Task to carry out =
Extract every line in the items below that contains the word "wrist".

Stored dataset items
━━━

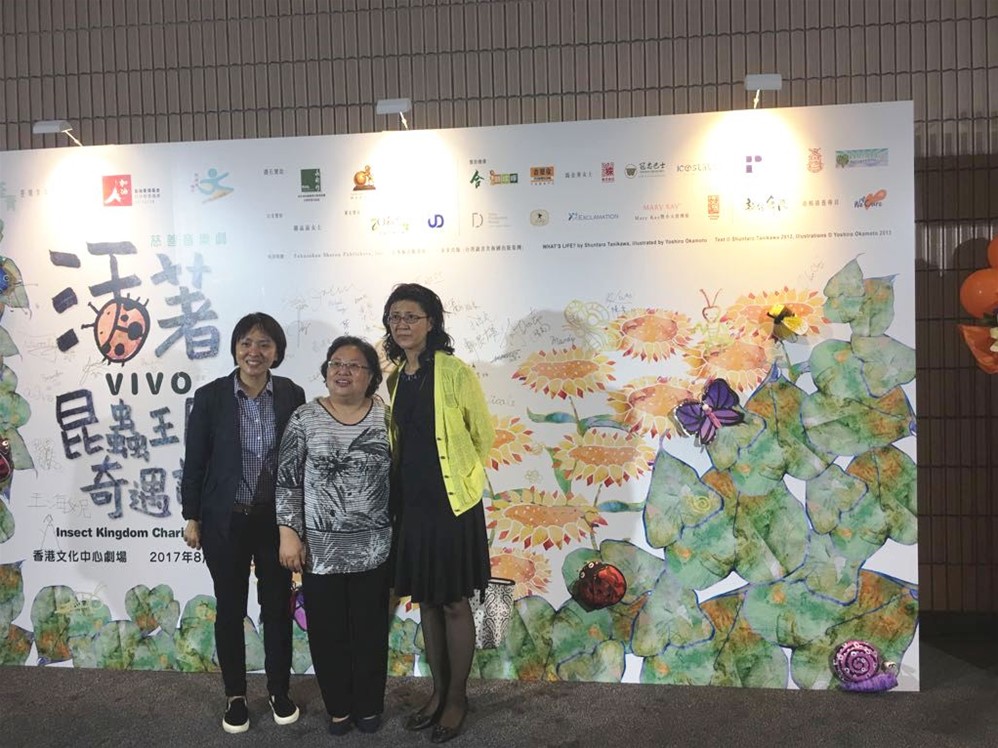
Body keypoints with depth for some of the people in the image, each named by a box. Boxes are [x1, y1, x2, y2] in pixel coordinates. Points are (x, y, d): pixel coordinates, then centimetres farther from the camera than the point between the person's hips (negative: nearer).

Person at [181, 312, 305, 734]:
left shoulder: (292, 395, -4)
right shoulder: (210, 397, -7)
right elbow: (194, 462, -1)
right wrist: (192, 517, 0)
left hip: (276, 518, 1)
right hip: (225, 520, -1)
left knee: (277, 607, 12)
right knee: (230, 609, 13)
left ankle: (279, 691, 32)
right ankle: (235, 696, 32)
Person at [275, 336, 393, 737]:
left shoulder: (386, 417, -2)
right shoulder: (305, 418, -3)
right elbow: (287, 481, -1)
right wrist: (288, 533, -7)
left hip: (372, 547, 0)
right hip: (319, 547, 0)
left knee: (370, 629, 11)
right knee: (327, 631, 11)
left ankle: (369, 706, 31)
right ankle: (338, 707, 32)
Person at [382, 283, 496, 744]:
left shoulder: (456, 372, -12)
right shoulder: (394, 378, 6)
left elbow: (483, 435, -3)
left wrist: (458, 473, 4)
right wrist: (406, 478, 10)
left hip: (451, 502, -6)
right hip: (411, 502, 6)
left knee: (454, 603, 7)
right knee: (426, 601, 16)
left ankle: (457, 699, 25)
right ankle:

━━━

Response to this task =
right wrist: (192, 517, 0)
right wrist: (288, 533, -7)
left wrist: (458, 473, 4)
right wrist: (406, 478, 10)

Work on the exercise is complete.